Top of Source material
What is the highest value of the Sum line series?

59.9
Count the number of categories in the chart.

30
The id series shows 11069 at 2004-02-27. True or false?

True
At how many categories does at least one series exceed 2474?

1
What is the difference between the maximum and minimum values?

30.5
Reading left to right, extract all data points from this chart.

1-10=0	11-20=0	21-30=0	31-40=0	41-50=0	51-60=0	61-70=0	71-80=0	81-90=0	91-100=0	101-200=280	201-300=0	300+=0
Bottom of Source material
Top of Source material
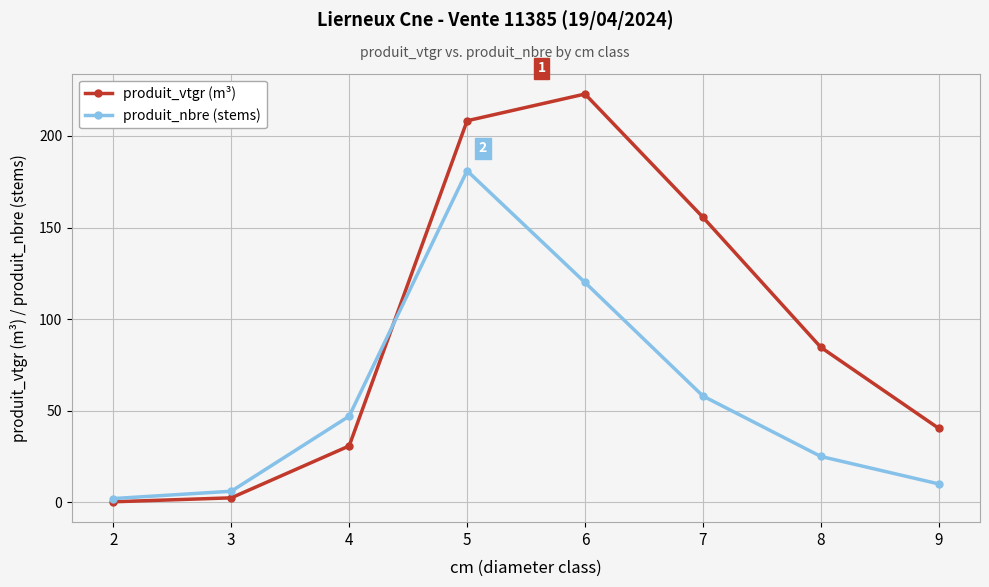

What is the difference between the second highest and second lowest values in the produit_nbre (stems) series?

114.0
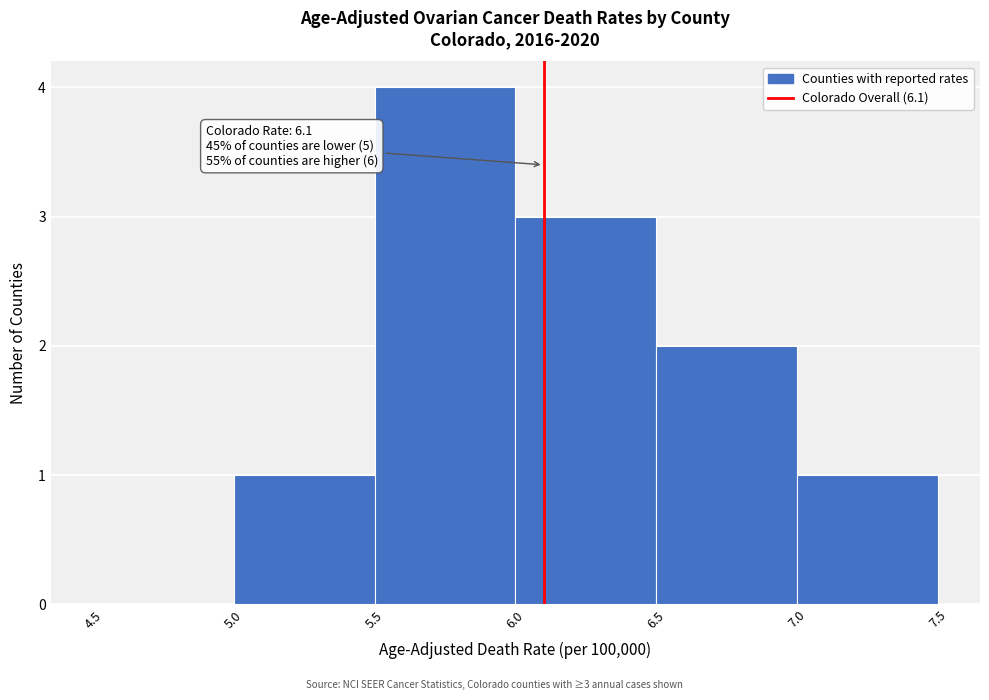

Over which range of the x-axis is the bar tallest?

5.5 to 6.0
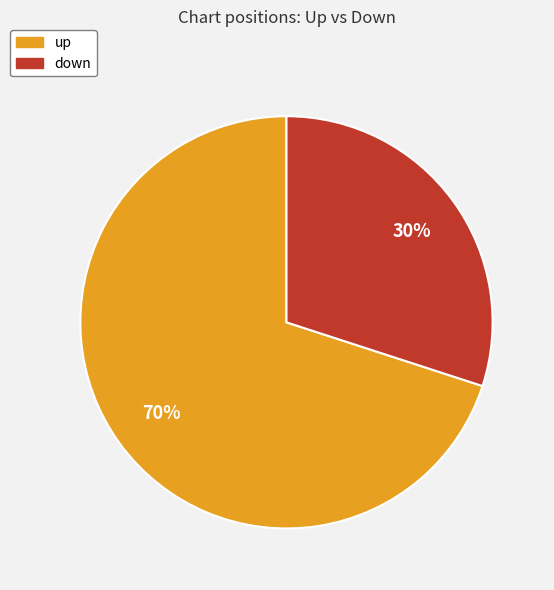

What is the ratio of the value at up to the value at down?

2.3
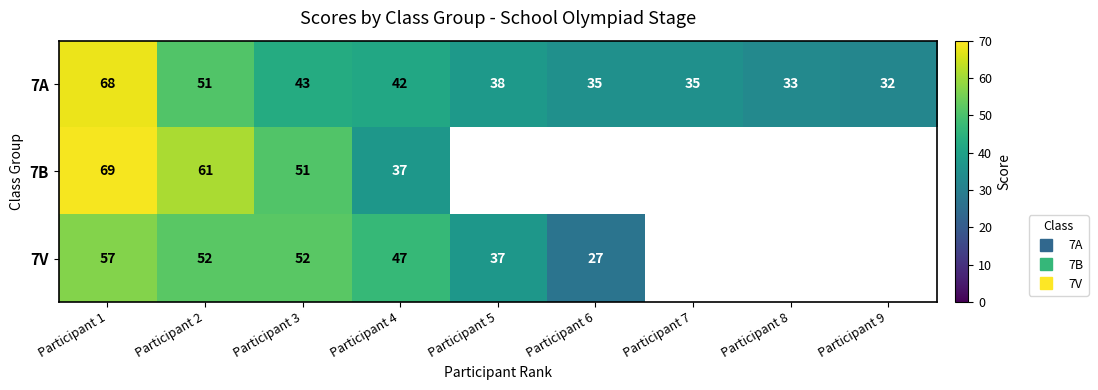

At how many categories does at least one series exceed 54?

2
Bottom of Source material
**Exercise description**
Pull out each line of the listing above that contains the string "does". Matching is case-sensitive.

**Written response**
At how many categories does at least one series exceed 2474?
At how many categories does at least one series exceed 54?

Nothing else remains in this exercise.